Case ID: f-appx_90/html/0222-01.html
Source: Caselaw Access Project
Author: {"author": "", "license": "Public Domain", "url": "https://static.case.law/"}
Date Created: 2024-08-24T03:29:51.129683

Dilma Leticia Salguero MORALES, Petitioner, v. IMMIGRATION AND NATURALIZATION SERVICE, Respondent.
    No. 02-72120.
    Agency No. [ AXX-XXX-XXX ].
    United States Court of Appeals, Ninth Circuit.
    Submitted Feb. 11, 2004.
    
    Decided Feb. 18, 2004.
    Marshall G. Whitehead, Phoenix, AZ, for Petitioner.
    Regional Counsel, Immigration & Naturalization Service, Laguna Niguel, CA, Ronald E. LeFevre, Chief Legal Officer, Office of the District Counsel, San Francisco, CA, District Director, Immigration & Naturalization Service, Phoenix, AZ, Mary Jane Candaux, Arthur L. Rabin, DOJ-U.S. Department of Justice, Washington, DC, for Respondent.
    Before RYMER, HAWKINS, and BYBEE, Circuit Judges.
    
      
      This panel unanimously finds this case suitable for decision without oral argument. See Fed. R.App. P. 34(a)(2).
    
   MEMORANDUM

Dilma Leticia Salguero Morales, a native and citizen of Guatemala, petitions for review of the decision by the Board of Immigration Appeals summarily affirming denial of her application for asylum and withholding of deportation under 8 U.S.C. §§ 1158(a) and 1253(h). As this is a streamlined case, we review the decision of the immigration judge (IJ). 8 C.F.R. § 1003.1(a)(7). We deny the petition.

We review the IJ’s decision to see if there is substantial evidence to support it. INS v. Elias-Zacarias, 502 U.S. 478, 483-84, 112 S.Ct. 812, 117 L.Ed.2d 38 (1992). This court can reverse the IJ’s factual findings only if “a reasonable factfinder would be compelled to find the petitioner eligible for the relief sought.” Gomez-Saballos v. INS, 79 F.3d 912, 914 (9th Cir.1996).

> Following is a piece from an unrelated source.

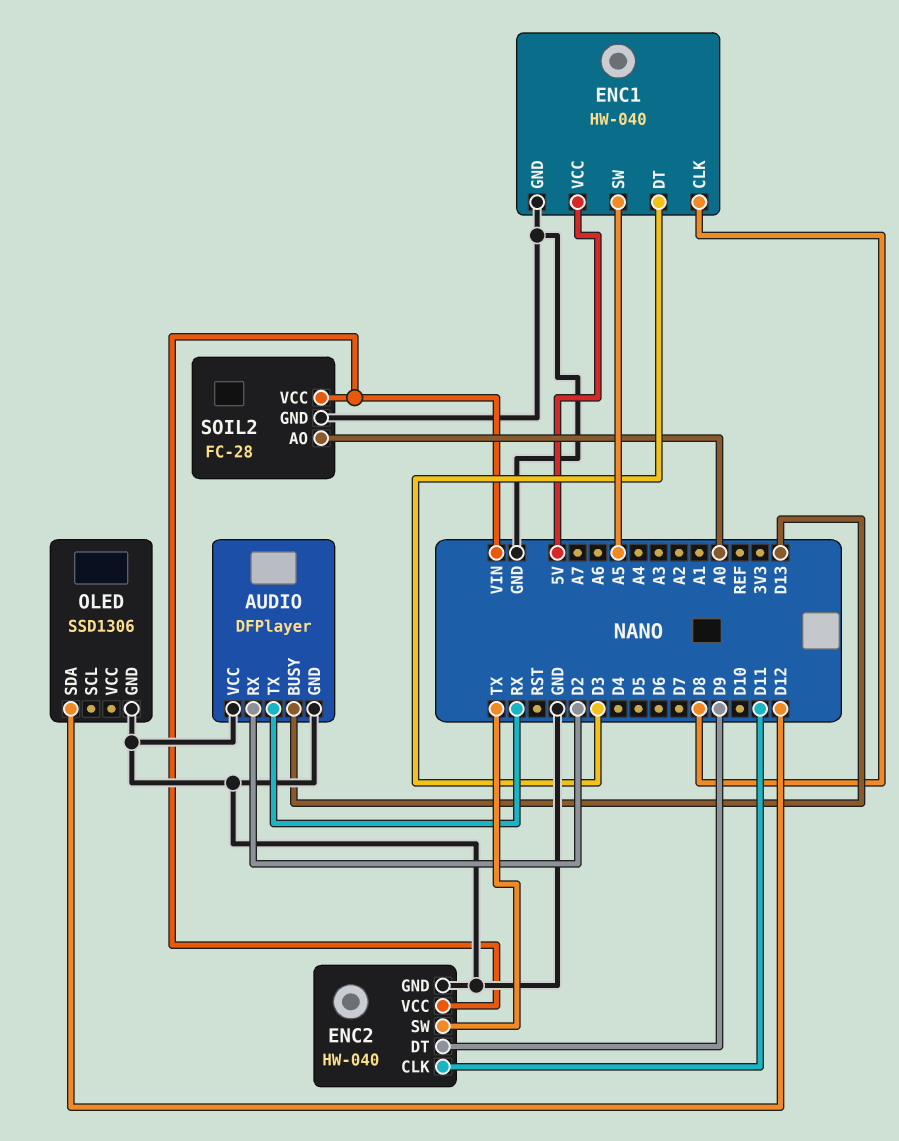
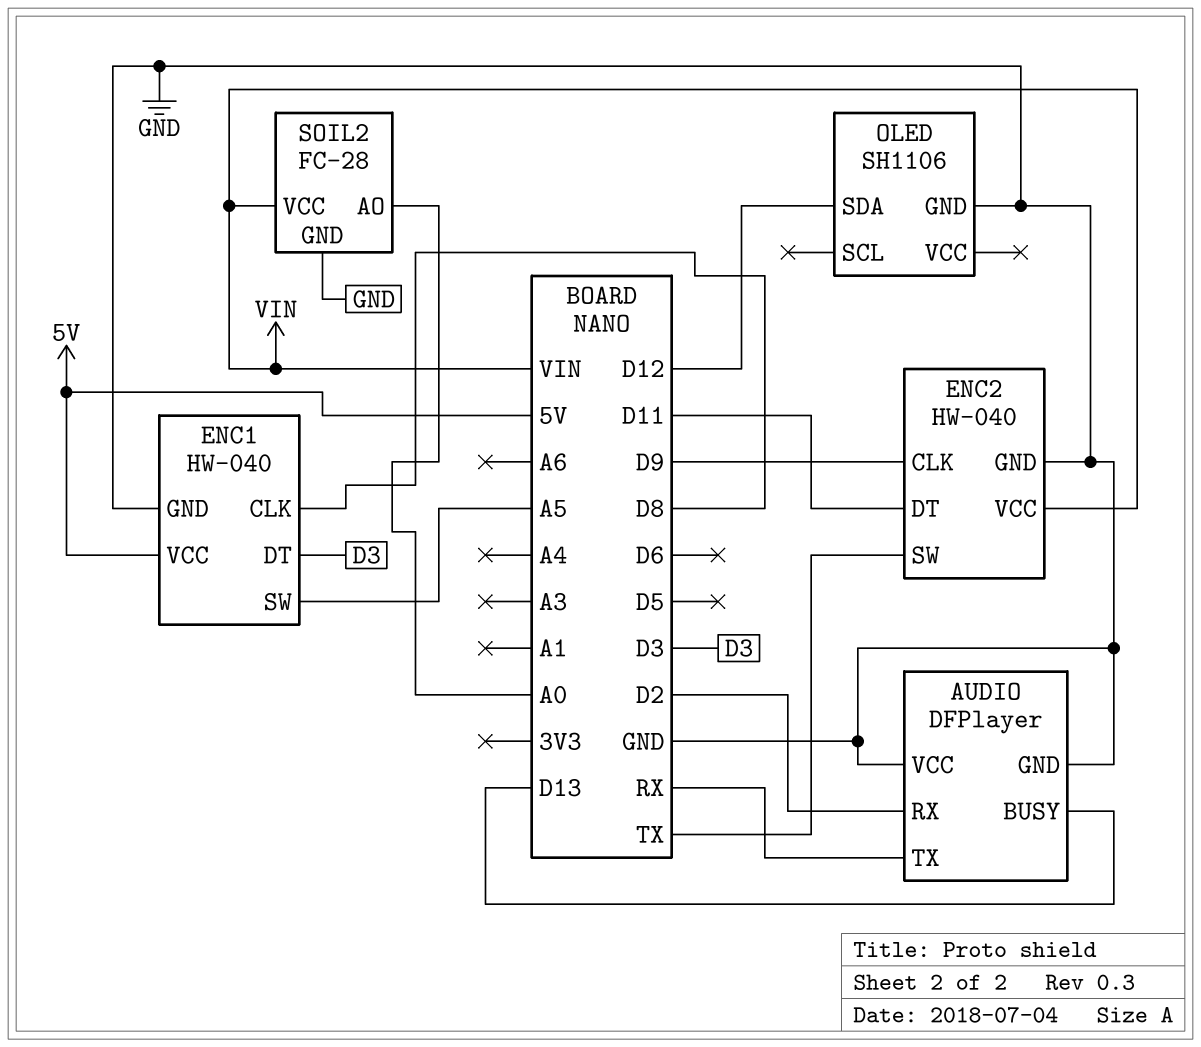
ENC2 pin CLK: D11 -> D9
ENC2 pin DT: D9 -> D11
OLED: SSD1306 -> SH1106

Morales’s appeal turns on whether her fears of going back to Guatemala are well-founded. Her testimony that the government or guerillas may become aware of her presence in the country and possibly kidnap or kill her is speculative and unsupported by “credible, direct, and specific evidence of facts supporting a reasonable fear of persecution on the relevant ground.” Prasad v. INS, 47 F.3d 336, 338 (9th Cir.1995) (quoting Shirazi-Parsa v. INS, 14 F.3d 1424, 1427 (9th Cir.1994)). We agree with Morales that she was not required to produce documentary evidence to support her claim of persecution, but her own testimony is largely conclusory and lacking details. See Chanchavac v. INS, 207 F.3d 584, 589 (9th Cir.2000) (testimony must supply facts that satisfy the “objectively reasonable” prong of test for well-founded fear). Morales was not singled out for persecution; generalized violence, such as occurred at the Independence Day event she attended, does not suffice. See, e.g., Kotasz v. INS, 31 F.3d 847, 851-52 & nn. 5-6 (9th Cir.1994) (asylum); Mendez-Efrain v. INS, 813 F.2d 279, 282 (9th Cir.1987) (withholding of deportation). Nor does being asked to join the civil patrols, which all persons in her village were required to do. Her uncle’s disappearance was not linked to her or to any particular persecutor. The only threats to which she testified were vague and led to no harm. See Lim v. INS, 224 F.3d 929, 936-37 (9th Cir.2000). While Morales no doubt fears the unrest and general disorder that she experienced in Guatemala when she left in 1989, the evidence is not such that a reasonable factfin-der would have to conclude that the requisite fear of persecution existed.

PETITION DENIED. 
      
       This disposition is not appropriate for publication and may not be cited to or by the courts of this circuit except as provided by Ninth Circuit Rule 36-3.